[PROBLEM STATEMENT]: Reproduce the text of the records below word for word, leaving out the pictures.

━━━━━ RECORDED INFORMATION ━━━━━

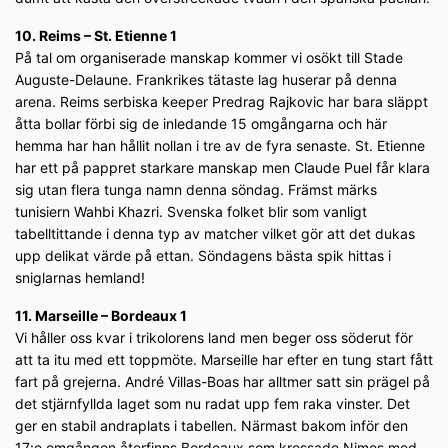
10. Reims – St. Etienne 1
På tal om organiserade manskap kommer vi osökt till Stade
Auguste-Delaune. Frankrikes tätaste lag huserar på denna
arena. Reims serbiska keeper Predrag Rajkovic har bara släppt
åtta bollar förbi sig de inledande 15 omgångarna och här
hemma har han hållit nollan i tre av de fyra senaste. St. Etienne
har ett på pappret starkare manskap men Claude Puel får klara
sig utan flera tunga namn denna söndag. Främst märks
tunisiern Wahbi Khazri. Svenska folket blir som vanligt
tabelltittande i denna typ av matcher vilket gör att det dukas
upp delikat värde på ettan. Söndagens bästa spik hittas i
sniglarnas hemland!
11. Marseille – Bordeaux 1
Vi håller oss kvar i trikolorens land men beger oss söderut för
att ta itu med ett toppmöte. Marseille har efter en tung start fått
fart på grejerna. André Villas-Boas har alltmer satt sin prägel på
det stjärnfyllda laget som nu radat upp fem raka vinster. Det
ger en stabil andraplats i tabellen. Närmast bakom inför den
17:e omgången återfinns Bordeaux som krossade Nimes med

━━━━━

[OUTPUT FOR THIS TASK]:
10. Reims – St. Etienne 1
På tal om organiserade manskap kommer vi osökt till Stade
Auguste-Delaune. Frankrikes tätaste lag huserar på denna
arena. Reims serbiska keeper Predrag Rajkovic har bara släppt
åtta bollar förbi sig de inledande 15 omgångarna och här
hemma har han hållit nollan i tre av de fyra senaste. St. Etienne
har ett på pappret starkare manskap men Claude Puel får klara
sig utan flera tunga namn denna söndag. Främst märks
tunisiern Wahbi Khazri. Svenska folket blir som vanligt
tabelltittande i denna typ av matcher vilket gör att det dukas
upp delikat värde på ettan. Söndagens bästa spik hittas i
sniglarnas hemland!
11. Marseille – Bordeaux 1
Vi håller oss kvar i trikolorens land men beger oss söderut för
att ta itu med ett toppmöte. Marseille har efter en tung start fått
fart på grejerna. André Villas-Boas har alltmer satt sin prägel på
det stjärnfyllda laget som nu radat upp fem raka vinster. Det
ger en stabil andraplats i tabellen. Närmast bakom inför den
17:e omgången återfinns Bordeaux som krossade Nimes med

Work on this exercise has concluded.